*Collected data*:

====

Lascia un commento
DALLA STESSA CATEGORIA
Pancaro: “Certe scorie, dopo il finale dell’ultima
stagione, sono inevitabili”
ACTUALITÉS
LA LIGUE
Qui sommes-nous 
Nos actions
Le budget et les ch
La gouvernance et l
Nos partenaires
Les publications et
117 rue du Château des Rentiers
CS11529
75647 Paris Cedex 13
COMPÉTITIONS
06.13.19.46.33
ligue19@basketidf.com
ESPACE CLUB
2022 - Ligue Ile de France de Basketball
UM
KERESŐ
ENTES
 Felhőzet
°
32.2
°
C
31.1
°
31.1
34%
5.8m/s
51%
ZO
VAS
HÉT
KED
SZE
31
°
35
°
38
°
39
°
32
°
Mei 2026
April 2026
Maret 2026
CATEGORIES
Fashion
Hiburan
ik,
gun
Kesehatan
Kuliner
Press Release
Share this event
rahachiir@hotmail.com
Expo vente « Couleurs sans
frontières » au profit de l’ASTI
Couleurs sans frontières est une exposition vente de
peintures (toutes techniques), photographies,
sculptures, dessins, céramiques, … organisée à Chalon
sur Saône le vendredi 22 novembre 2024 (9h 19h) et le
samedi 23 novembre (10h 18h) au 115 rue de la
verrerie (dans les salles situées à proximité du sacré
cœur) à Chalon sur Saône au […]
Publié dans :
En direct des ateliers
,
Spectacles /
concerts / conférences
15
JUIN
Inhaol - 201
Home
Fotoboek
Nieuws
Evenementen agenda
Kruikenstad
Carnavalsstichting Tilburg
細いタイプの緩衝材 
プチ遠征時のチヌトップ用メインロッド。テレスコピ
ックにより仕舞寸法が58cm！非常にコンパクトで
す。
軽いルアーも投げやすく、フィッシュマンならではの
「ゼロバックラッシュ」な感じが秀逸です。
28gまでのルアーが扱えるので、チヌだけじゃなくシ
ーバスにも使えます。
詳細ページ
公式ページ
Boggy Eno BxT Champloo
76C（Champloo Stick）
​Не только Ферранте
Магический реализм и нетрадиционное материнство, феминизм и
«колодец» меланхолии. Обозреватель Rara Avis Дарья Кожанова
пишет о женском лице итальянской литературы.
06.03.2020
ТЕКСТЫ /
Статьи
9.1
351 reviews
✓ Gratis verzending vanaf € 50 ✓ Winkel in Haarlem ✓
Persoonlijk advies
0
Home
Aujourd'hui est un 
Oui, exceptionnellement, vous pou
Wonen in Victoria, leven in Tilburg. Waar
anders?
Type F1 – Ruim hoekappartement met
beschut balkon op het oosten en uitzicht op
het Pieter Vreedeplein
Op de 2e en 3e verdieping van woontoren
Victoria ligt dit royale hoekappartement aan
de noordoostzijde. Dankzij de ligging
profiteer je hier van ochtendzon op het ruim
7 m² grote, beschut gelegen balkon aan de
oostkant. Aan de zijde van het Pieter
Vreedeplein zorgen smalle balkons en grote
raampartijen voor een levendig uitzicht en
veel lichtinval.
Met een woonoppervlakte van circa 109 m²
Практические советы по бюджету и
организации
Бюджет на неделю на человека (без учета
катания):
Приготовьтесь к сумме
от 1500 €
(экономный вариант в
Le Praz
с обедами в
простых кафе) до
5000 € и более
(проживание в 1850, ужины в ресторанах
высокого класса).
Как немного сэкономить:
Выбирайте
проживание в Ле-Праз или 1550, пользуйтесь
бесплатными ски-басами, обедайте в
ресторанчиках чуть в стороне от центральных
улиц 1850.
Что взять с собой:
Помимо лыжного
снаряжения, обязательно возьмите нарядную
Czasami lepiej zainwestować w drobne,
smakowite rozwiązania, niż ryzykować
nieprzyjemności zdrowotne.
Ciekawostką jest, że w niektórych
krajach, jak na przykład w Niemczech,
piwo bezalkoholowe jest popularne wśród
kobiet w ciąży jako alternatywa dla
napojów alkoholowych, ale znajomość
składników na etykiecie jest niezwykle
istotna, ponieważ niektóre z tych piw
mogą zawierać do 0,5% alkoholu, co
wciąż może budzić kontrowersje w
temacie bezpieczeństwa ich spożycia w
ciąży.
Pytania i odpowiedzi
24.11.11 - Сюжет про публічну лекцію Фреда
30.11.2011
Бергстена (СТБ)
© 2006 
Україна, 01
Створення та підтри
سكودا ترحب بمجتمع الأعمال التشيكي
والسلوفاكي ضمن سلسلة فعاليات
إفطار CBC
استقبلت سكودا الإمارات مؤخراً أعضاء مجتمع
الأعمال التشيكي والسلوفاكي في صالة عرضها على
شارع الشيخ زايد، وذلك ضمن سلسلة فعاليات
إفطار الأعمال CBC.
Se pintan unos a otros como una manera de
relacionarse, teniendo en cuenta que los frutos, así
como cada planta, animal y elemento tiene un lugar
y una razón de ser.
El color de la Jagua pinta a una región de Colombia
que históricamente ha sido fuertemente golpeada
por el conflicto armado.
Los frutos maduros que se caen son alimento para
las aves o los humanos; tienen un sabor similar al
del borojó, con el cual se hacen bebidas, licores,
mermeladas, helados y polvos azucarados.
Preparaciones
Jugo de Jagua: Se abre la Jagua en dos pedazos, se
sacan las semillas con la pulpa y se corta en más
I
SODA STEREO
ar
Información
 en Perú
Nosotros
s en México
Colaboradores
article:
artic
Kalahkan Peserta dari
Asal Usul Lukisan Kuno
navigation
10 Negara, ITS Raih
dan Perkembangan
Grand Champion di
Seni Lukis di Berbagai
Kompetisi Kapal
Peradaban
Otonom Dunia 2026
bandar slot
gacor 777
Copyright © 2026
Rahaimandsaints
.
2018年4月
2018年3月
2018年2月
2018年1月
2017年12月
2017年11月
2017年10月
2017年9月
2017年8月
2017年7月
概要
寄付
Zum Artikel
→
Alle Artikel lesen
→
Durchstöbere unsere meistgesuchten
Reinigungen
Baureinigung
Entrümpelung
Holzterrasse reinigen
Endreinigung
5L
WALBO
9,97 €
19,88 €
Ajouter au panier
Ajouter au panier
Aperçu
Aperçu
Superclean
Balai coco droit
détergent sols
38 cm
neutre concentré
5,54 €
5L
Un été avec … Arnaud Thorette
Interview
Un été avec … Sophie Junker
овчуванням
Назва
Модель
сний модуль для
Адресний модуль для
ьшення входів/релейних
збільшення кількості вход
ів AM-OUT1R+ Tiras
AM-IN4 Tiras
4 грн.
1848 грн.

====

*PROBLEM STATEMENT*:
Return, word for word, the lines of the data above from the line with "5000 € и более" through the line with "Kompetisi Kapal", inclusive.

*ANSWER BOX*:
5000 € и более
(проживание в 1850, ужины в ресторанах
высокого класса).
Как немного сэкономить:
Выбирайте
проживание в Ле-Праз или 1550, пользуйтесь
бесплатными ски-басами, обедайте в
ресторанчиках чуть в стороне от центральных
улиц 1850.
Что взять с собой:
Помимо лыжного
снаряжения, обязательно возьмите нарядную
Czasami lepiej zainwestować w drobne,
smakowite rozwiązania, niż ryzykować
nieprzyjemności zdrowotne.
Ciekawostką jest, że w niektórych
krajach, jak na przykład w Niemczech,
piwo bezalkoholowe jest popularne wśród
kobiet w ciąży jako alternatywa dla
napojów alkoholowych, ale znajomość
składników na etykiecie jest niezwykle
istotna, ponieważ niektóre z tych piw
mogą zawierać do 0,5% alkoholu, co
wciąż może budzić kontrowersje w
temacie bezpieczeństwa ich spożycia w
ciąży.
Pytania i odpowiedzi
24.11.11 - Сюжет про публічну лекцію Фреда
30.11.2011
Бергстена (СТБ)
© 2006 
Україна, 01
Створення та підтри
سكودا ترحب بمجتمع الأعمال التشيكي
والسلوفاكي ضمن سلسلة فعاليات
إفطار CBC
استقبلت سكودا الإمارات مؤخراً أعضاء مجتمع
الأعمال التشيكي والسلوفاكي في صالة عرضها على
شارع الشيخ زايد، وذلك ضمن سلسلة فعاليات
إفطار الأعمال CBC.
Se pintan unos a otros como una manera de
relacionarse, teniendo en cuenta que los frutos, así
como cada planta, animal y elemento tiene un lugar
y una razón de ser.
El color de la Jagua pinta a una región de Colombia
que históricamente ha sido fuertemente golpeada
por el conflicto armado.
Los frutos maduros que se caen son alimento para
las aves o los humanos; tienen un sabor similar al
del borojó, con el cual se hacen bebidas, licores,
mermeladas, helados y polvos azucarados.
Preparaciones
Jugo de Jagua: Se abre la Jagua en dos pedazos, se
sacan las semillas con la pulpa y se corta en más
I
SODA STEREO
ar
Información
 en Perú
Nosotros
s en México
Colaboradores
article:
artic
Kalahkan Peserta dari
Asal Usul Lukisan Kuno
navigation
10 Negara, ITS Raih
dan Perkembangan
Grand Champion di
Seni Lukis di Berbagai
Kompetisi Kapal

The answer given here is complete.